DATA Start Marker

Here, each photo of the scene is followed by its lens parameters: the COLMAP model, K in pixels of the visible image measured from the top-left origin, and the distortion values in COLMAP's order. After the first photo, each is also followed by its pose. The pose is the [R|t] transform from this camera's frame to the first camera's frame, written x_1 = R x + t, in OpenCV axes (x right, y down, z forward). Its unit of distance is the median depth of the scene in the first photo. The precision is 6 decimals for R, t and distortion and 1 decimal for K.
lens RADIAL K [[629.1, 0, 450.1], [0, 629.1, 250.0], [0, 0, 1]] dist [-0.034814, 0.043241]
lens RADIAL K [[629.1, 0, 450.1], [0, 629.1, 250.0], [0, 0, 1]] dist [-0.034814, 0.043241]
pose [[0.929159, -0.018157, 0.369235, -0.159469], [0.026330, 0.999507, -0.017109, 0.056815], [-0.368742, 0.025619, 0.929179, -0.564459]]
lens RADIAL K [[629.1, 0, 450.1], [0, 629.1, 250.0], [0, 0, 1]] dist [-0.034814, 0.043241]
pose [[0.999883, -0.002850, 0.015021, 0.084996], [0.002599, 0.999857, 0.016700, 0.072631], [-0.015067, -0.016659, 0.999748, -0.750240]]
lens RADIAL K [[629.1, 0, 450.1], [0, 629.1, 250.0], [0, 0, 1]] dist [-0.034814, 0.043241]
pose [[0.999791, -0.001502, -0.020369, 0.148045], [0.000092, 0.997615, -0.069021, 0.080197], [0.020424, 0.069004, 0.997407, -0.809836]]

DATA End Marker

§ **ASSIGNMENT**
Put each line of the rows above into a JSON list of strings, one string per line, skipping any blank lines.

§ **WORKED SOLUTION**
[
  "Here, each photo of the scene is followed by its lens parameters: the COLMAP model, K in pixels of the visible image measured from the top-left origin, and the distortion values in COLMAP's order. After the first photo, each is also followed by its pose. The pose is the [R|t] transform from this camera's frame to the first camera's frame, written x_1 = R x + t, in OpenCV axes (x right, y down, z forward). Its unit of distance is the median depth of the scene in the first photo. The precision is 6 decimals for R, t and distortion and 1 decimal for K.",
  "lens RADIAL K [[629.1, 0, 450.1], [0, 629.1, 250.0], [0, 0, 1]] dist [-0.034814, 0.043241]",
  "lens RADIAL K [[629.1, 0, 450.1], [0, 629.1, 250.0], [0, 0, 1]] dist [-0.034814, 0.043241]",
  "pose [[0.929159, -0.018157, 0.369235, -0.159469], [0.026330, 0.999507, -0.017109, 0.056815], [-0.368742, 0.025619, 0.929179, -0.564459]]",
  "lens RADIAL K [[629.1, 0, 450.1], [0, 629.1, 250.0], [0, 0, 1]] dist [-0.034814, 0.043241]",
  "pose [[0.999883, -0.002850, 0.015021, 0.084996], [0.002599, 0.999857, 0.016700, 0.072631], [-0.015067, -0.016659, 0.999748, -0.750240]]",
  "lens RADIAL K [[629.1, 0, 450.1], [0, 629.1, 250.0], [0, 0, 1]] dist [-0.034814, 0.043241]",
  "pose [[0.999791, -0.001502, -0.020369, 0.148045], [0.000092, 0.997615, -0.069021, 0.080197], [0.020424, 0.069004, 0.997407, -0.809836]]"
]